▽

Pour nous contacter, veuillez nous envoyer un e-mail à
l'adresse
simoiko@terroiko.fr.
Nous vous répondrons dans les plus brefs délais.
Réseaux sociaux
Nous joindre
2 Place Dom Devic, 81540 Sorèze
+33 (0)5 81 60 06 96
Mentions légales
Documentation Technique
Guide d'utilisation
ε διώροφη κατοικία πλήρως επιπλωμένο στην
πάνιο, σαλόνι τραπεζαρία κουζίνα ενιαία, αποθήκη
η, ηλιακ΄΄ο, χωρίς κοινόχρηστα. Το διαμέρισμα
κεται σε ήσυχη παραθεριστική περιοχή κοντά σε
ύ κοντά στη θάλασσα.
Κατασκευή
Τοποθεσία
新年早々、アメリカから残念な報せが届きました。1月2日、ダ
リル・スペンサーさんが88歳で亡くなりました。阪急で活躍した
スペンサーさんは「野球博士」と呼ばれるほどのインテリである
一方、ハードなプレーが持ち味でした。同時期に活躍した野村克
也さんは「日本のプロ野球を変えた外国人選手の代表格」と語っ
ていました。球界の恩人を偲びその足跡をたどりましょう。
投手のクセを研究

△
▽

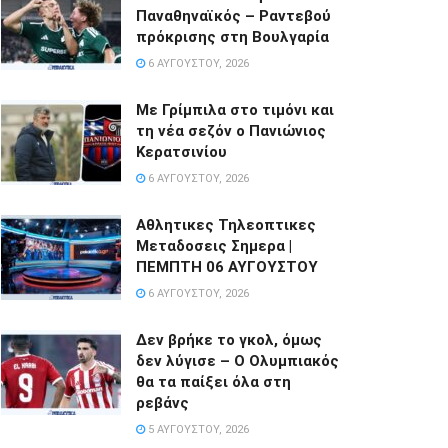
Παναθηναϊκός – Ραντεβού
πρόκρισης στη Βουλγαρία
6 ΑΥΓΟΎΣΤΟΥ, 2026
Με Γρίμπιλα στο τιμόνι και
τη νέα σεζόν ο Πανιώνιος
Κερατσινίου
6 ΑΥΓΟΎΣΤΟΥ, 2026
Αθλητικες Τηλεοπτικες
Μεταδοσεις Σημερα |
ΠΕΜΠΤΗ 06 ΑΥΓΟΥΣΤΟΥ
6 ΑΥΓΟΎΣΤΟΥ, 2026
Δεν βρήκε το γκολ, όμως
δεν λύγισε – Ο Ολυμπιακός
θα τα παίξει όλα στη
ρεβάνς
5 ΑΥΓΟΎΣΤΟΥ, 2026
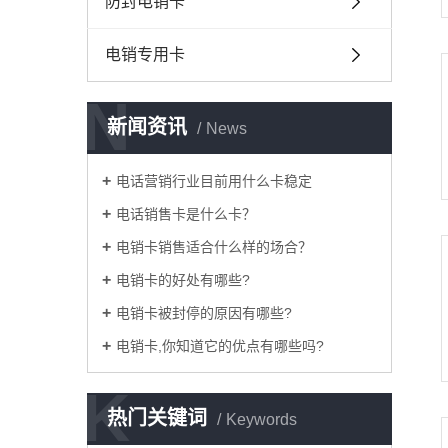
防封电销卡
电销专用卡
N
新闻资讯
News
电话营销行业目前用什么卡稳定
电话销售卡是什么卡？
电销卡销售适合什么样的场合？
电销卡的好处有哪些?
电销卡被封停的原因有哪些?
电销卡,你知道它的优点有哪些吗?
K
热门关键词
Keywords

△

> Instruction
Scan the entries above, and wherever a line holds the string "κοντά", copy it.

> Exercise output
κεται σε ήσυχη παραθεριστική περιοχή κοντά σε
ύ κοντά στη θάλασσα.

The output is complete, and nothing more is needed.